Google's Amazing Browser Experiments
Barence writes "On the day that Microsoft launches Internet Explorer 8, Google has unveiled a new site that showcases the Javascript performance of its Chrome browser. Called Chrome Experiments, the site includes 19 extraordinary animated games and widgets that push the browser to its limits. One experiment, called Browser Ball allows you to 'throw' a bouncing ball from one browser window to the next. Google Gravity, on the other hand, collapses the normal Google homepage into a pile at the bottom of the screen. However, you can still enter search terms into the box and watch the results drop from the top of the browser window."
it is a "corporate policy" because most of the HR software works only in IE6, and the reason most of the HR software works only in IE6 is because the HR departments demand IE6 compatibility... get where this one is going?
Where is the "Ignorant" mod tag?
I know we're all supposed to hate Microsoft, but come on.
Here's a story: On the day Microsoft releases IE 8 -- the most popular web browser in the world -- Slashdot doesn't mention it, but posts a trivial article about Google Chrome benchmarks.
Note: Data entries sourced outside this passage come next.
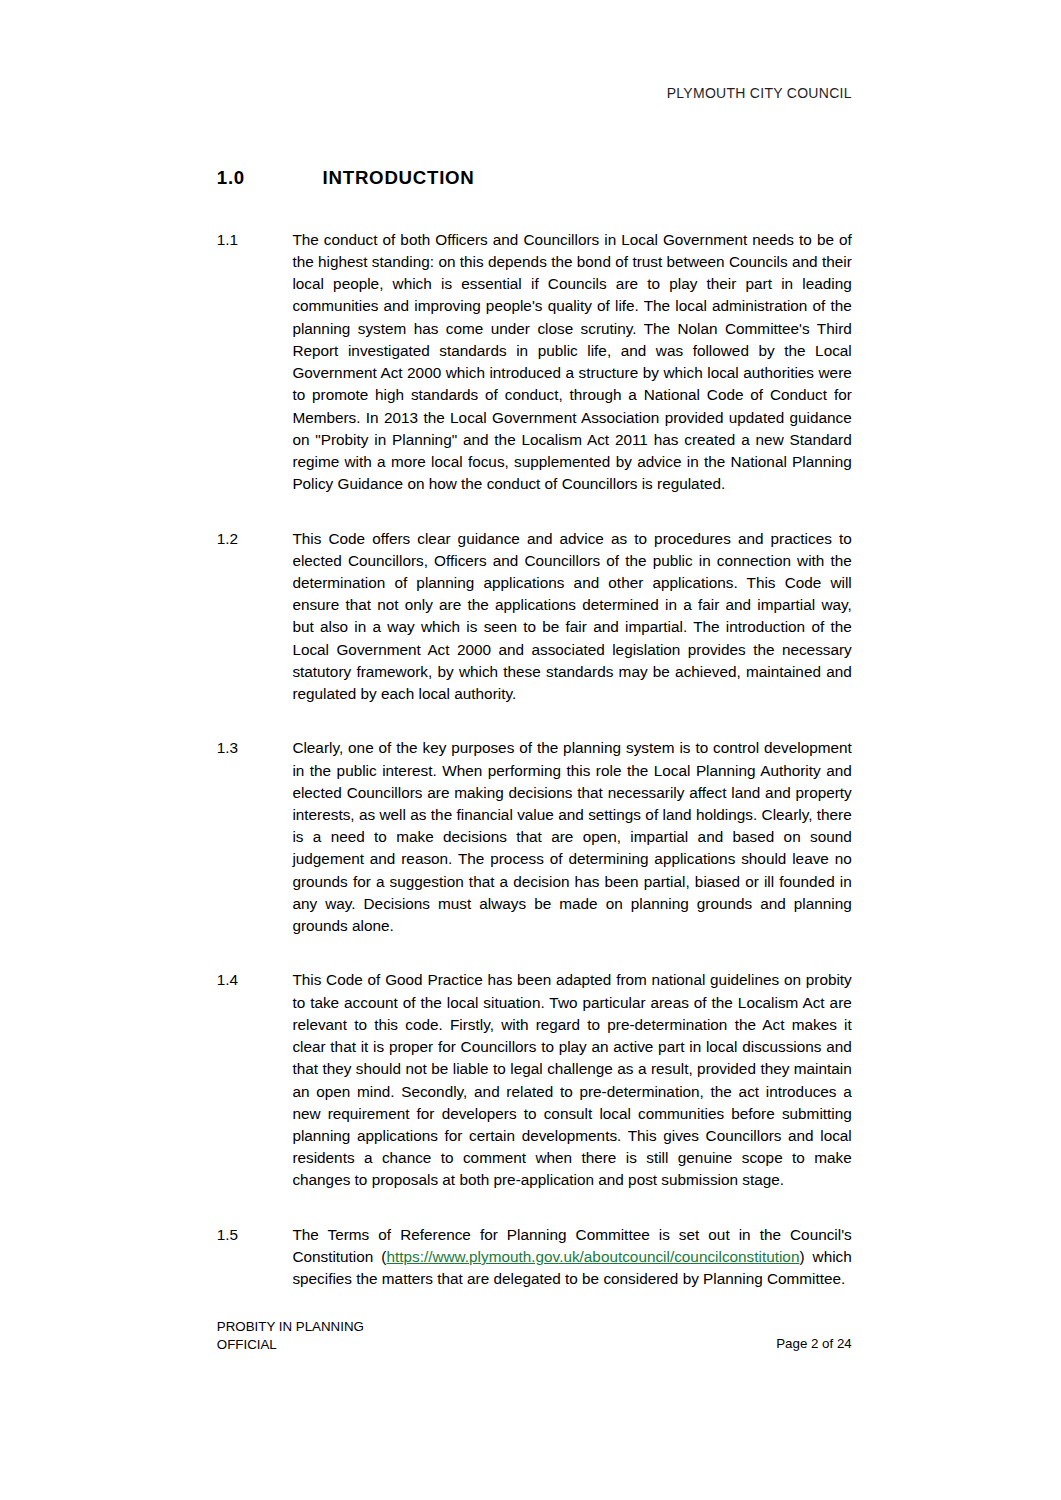PLYMOUTH CITY COUNCIL
1.0 INTRODUCTION
1.1
The conduct of both Officers and Councillors in Local Government needs to be of the highest standing: on this depends the bond of trust between Councils and their local people, which is essential if Councils are to play their part in leading communities and improving people's quality of life. The local administration of the planning system has come under close scrutiny. The Nolan Committee's Third Report investigated standards in public life, and was followed by the Local Government Act 2000 which introduced a structure by which local authorities were to promote high standards of conduct, through a National Code of Conduct for Members. In 2013 the Local Government Association provided updated guidance on "Probity in Planning" and the Localism Act 2011 has created a new Standard regime with a more local focus, supplemented by advice in the National Planning Policy Guidance on how the conduct of Councillors is regulated.
1.2
This Code offers clear guidance and advice as to procedures and practices to elected Councillors, Officers and Councillors of the public in connection with the determination of planning applications and other applications. This Code will ensure that not only are the applications determined in a fair and impartial way, but also in a way which is seen to be fair and impartial. The introduction of the Local Government Act 2000 and associated legislation provides the necessary statutory framework, by which these standards may be achieved, maintained and regulated by each local authority.
1.3
Clearly, one of the key purposes of the planning system is to control development in the public interest. When performing this role the Local Planning Authority and elected Councillors are making decisions that necessarily affect land and property interests, as well as the financial value and settings of land holdings. Clearly, there is a need to make decisions that are open, impartial and based on sound judgement and reason. The process of determining applications should leave no grounds for a suggestion that a decision has been partial, biased or ill founded in any way. Decisions must always be made on planning grounds and planning grounds alone.
1.4
This Code of Good Practice has been adapted from national guidelines on probity to take account of the local situation. Two particular areas of the Localism Act are relevant to this code. Firstly, with regard to pre-determination the Act makes it clear that it is proper for Councillors to play an active part in local discussions and that they should not be liable to legal challenge as a result, provided they maintain an open mind. Secondly, and related to pre-determination, the act introduces a new requirement for developers to consult local communities before submitting planning applications for certain developments. This gives Councillors and local residents a chance to comment when there is still genuine scope to make changes to proposals at both pre-application and post submission stage.
1.5
The Terms of Reference for Planning Committee is set out in the Council's Constitution (https://www.plymouth.gov.uk/aboutcouncil/councilconstitution) which specifies the matters that are delegated to be considered by Planning Committee.
PROBITY IN PLANNING
OFFICIAL
Page 2 of 24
That's what it's all about in the demoscene, right? People are in awe when they see what you can do in 64kB on a PC and what a 6502 can do with cycle-exact programming. Yet anyone interested more in results than in technical experiments will simply expand the platform and make these demos look like child's play, because that's what they are: An exercise in testing the limits of a very limited platform. HTML and the javascript browser API should never have become the basis of a UI standard. The privacy problems, performance deficiencies and the baroque API will haunt us for decades. Look ma, I'm using a 2GHz dual-core processor to simulate a couple of 2D balls bouncing around in almost fluid motion.
You don't need Chrome to make these experiments work. This is more of a demonstration of what web standards compliance can do than what Chrome can do. The coolest part is that it pretty much makes most Flash related content obsolete.
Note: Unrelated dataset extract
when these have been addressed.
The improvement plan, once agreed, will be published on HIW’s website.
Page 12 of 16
One of our competitors trademarked the term "hypothesis". From now on, we will call them "boneheaded ideas".
Seriously though, what exactly is accomplished here?
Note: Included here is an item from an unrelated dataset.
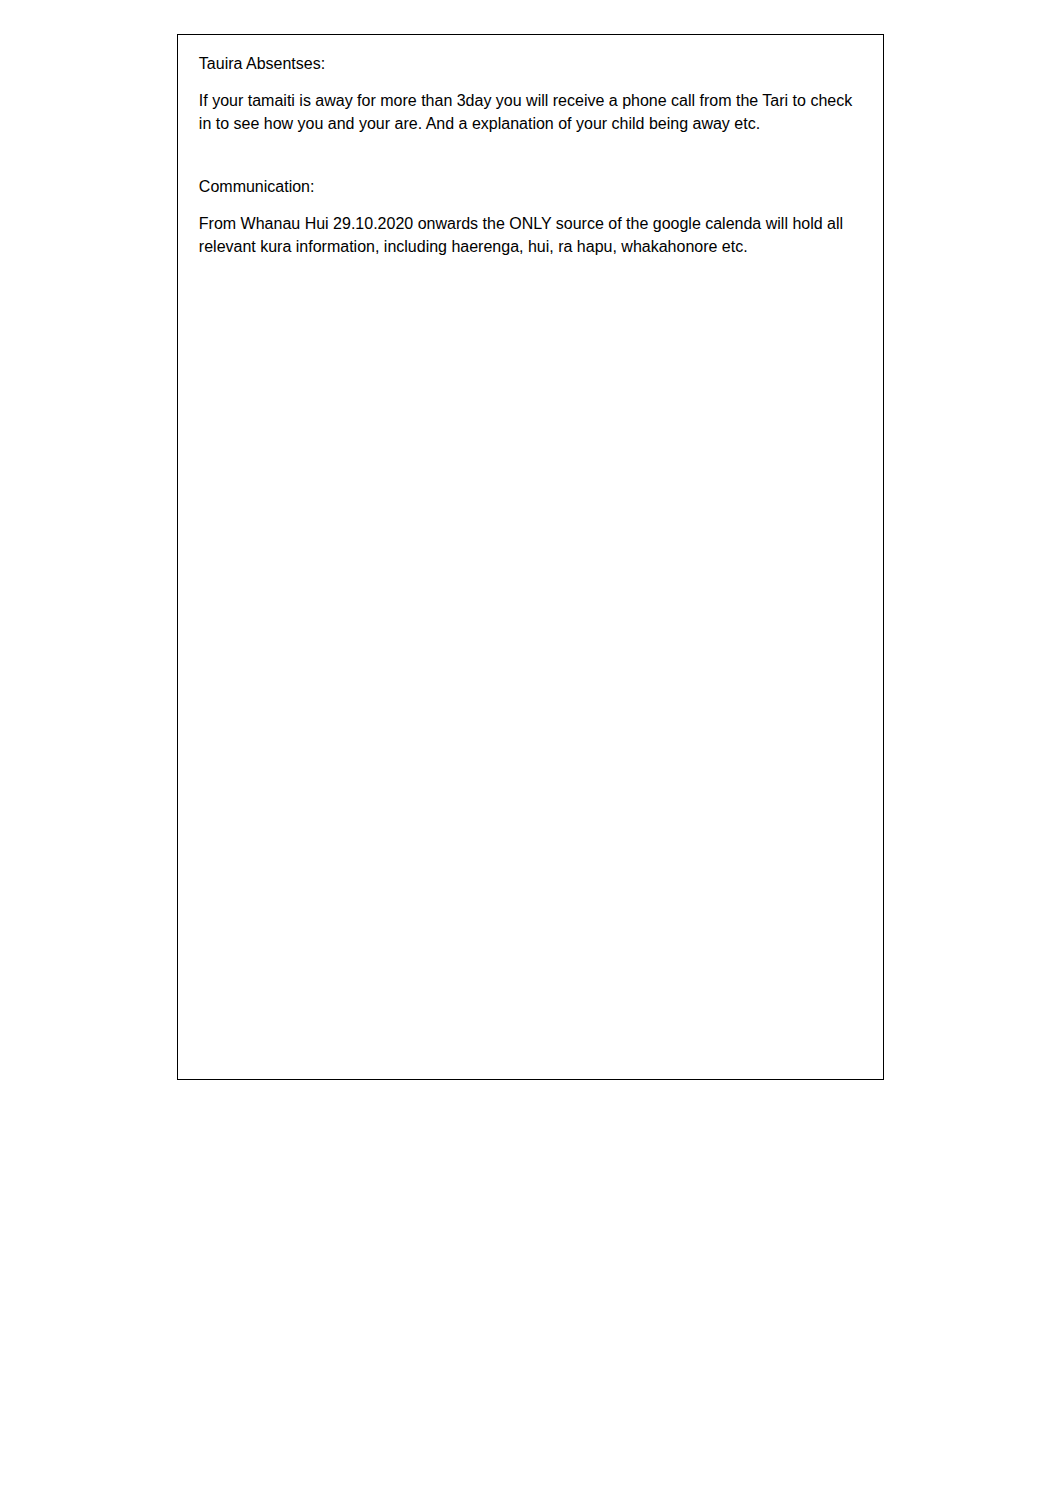Tauira Absentses:
If your tamaiti is away for more than 3day you will receive a phone call from the Tari to check in to see how you and your are. And a explanation of your child being away etc.
Communication:
From Whanau Hui 29.10.2020 onwards the ONLY source of the google calenda will hold all relevant kura information, including haerenga, hui, ra hapu, whakahonore etc.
First and foremost it's a marketing stunt. If you launch an "experiment" in any other browser than Google Chrome they warn you that it might not work (but allow you to "Roll the dice" and try.
Second, it shows that it's possible to do pretty things using the common web standards alone, without proprietary plugins like flash or silverlight.
I'd rather see that time spent getting a proper version for Linux, and extension support.
That's really close minded. The teams working on Chromium/Google Chrome are not the people behind these demos and the lack of Linux and extension support is being worked on - I'd rather wait a little longer than them becoming a major clusterfuck. Besides, these demos are really just a fun prove of concept.